The second biggest is depth of charge. The average daily drive is around 30 miles, or 10-20% of an electric car's battery. Most trips are just short errands or commutes, not long drives. You may not deep discharge your laptop, but a battery will do 5,000 cycles if you discharge it to 85%, and 1,000 if you discharge it to 50%. The best results are with normal discharges under 20%, which nobody does with a laptop but almost every single electric car does. A <10% DoD will last for tens of thousands of cycles.
I really can't overstate how dramatic the difference is. Batteries as we currently use them are very badly mistreated, and when they are kept in <90 F conditions they last 2-3 times longer. When used lightly they last 3-4x longer. Both situations happen naturally in a car. Even in very hot climates the hot days never get anywhere near to the temperatures in a laptop or phone.
>And what's the market for the used up consumer electronics lithium batteries?
Currently more lithium is used to make ceramic glazes than batteries. Collecting and reselling the hundreds of different kinds of batteries from junked laptops is a healthy, profitable business in Asian countries. There simply aren't enough batteries to warrant real recycling though.

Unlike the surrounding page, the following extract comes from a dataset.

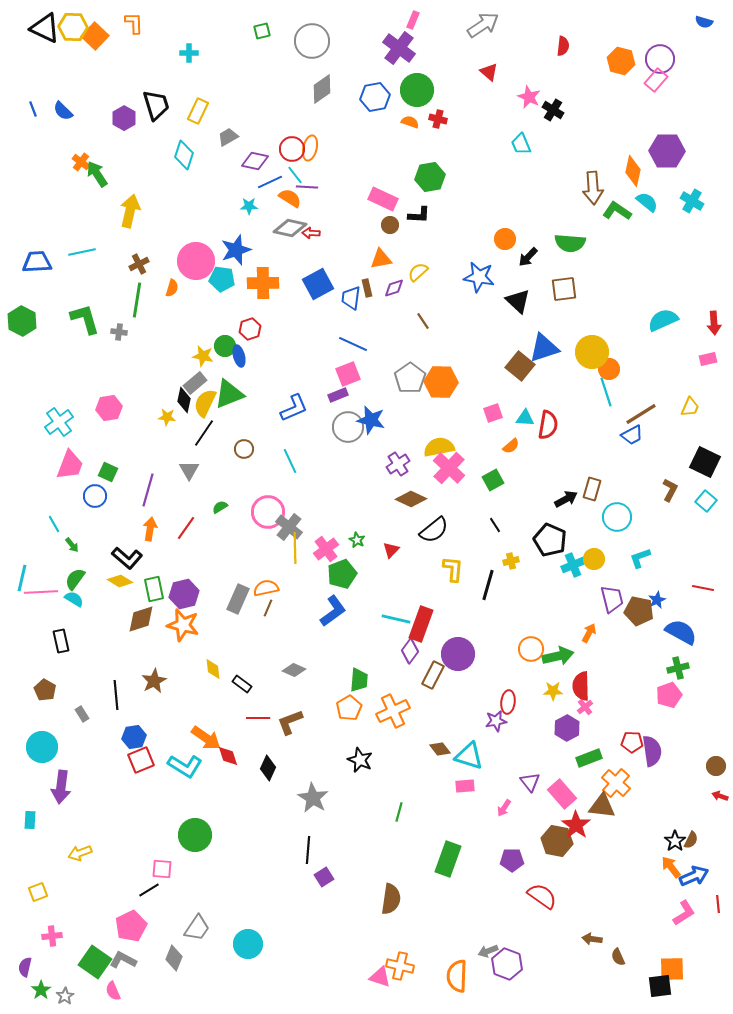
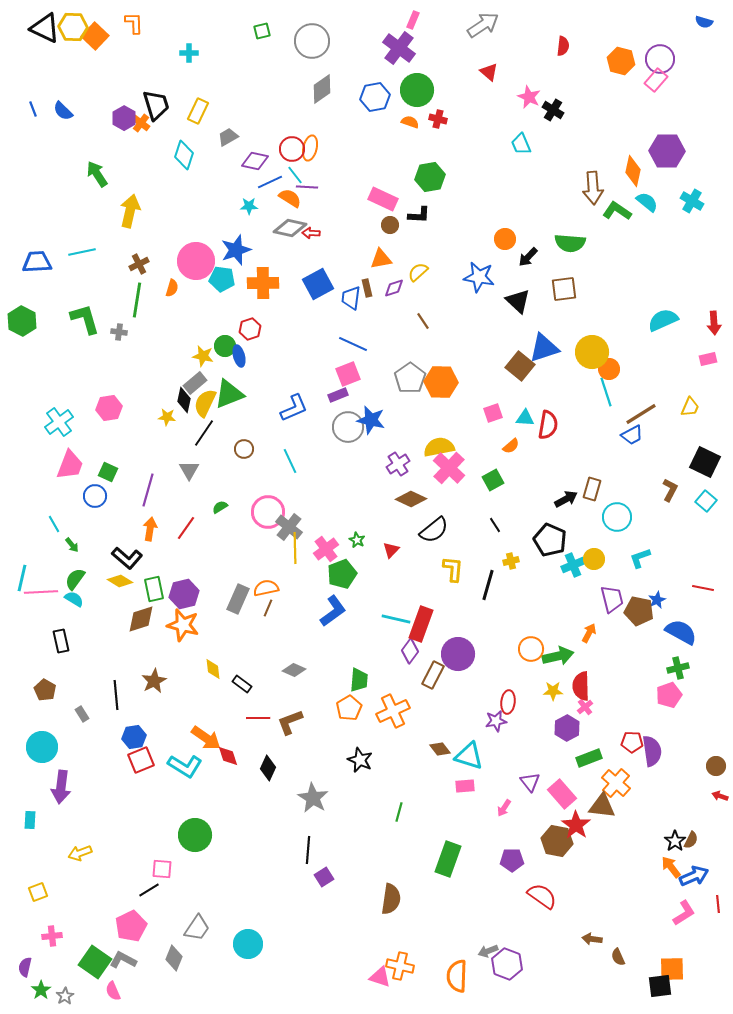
orange cross at (81, 162): moved 60 px right, 39 px up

The above claim is exactly what made me skeptical: the greater availability of something reduces its price, so 50% of the price of a new one just doesn't sound right, unless there's some identified other immense need for them: the number of "used" batteries available to the market would be huge if the number of the buyers of the electric cars would significantly increase. That can only pull down the price of the used ones and increase the price of the new ones. The real question is where the ultimate prices would be, considering these effects.
Also, Tesla claims that their lithium batteries last extremely long, that is so if the battery's not completely discharged, but every lithium battery in every notebook I have had was the first to die or degrade very fast, even if I surely never "deep" discharged it. And it's so small compared to the ones in the car. So there is some significant difference somewhere between what's claimed and what I've personally experienced.
And what's the market for the used up consumer electronics lithium batteries?
Also in 2013 Musk's company claimed the Model S makes 176g CO2 per mile, controlling their claim gives "346g per mile - more than the 312g per mile the EPA says the Toyota Highlander emits."
https://seekingalpha.com/article/1430161-in-summary-the-tesl...
My main argument stays -- there's no reason to believe Musk, and every for an independent careful control of his claims.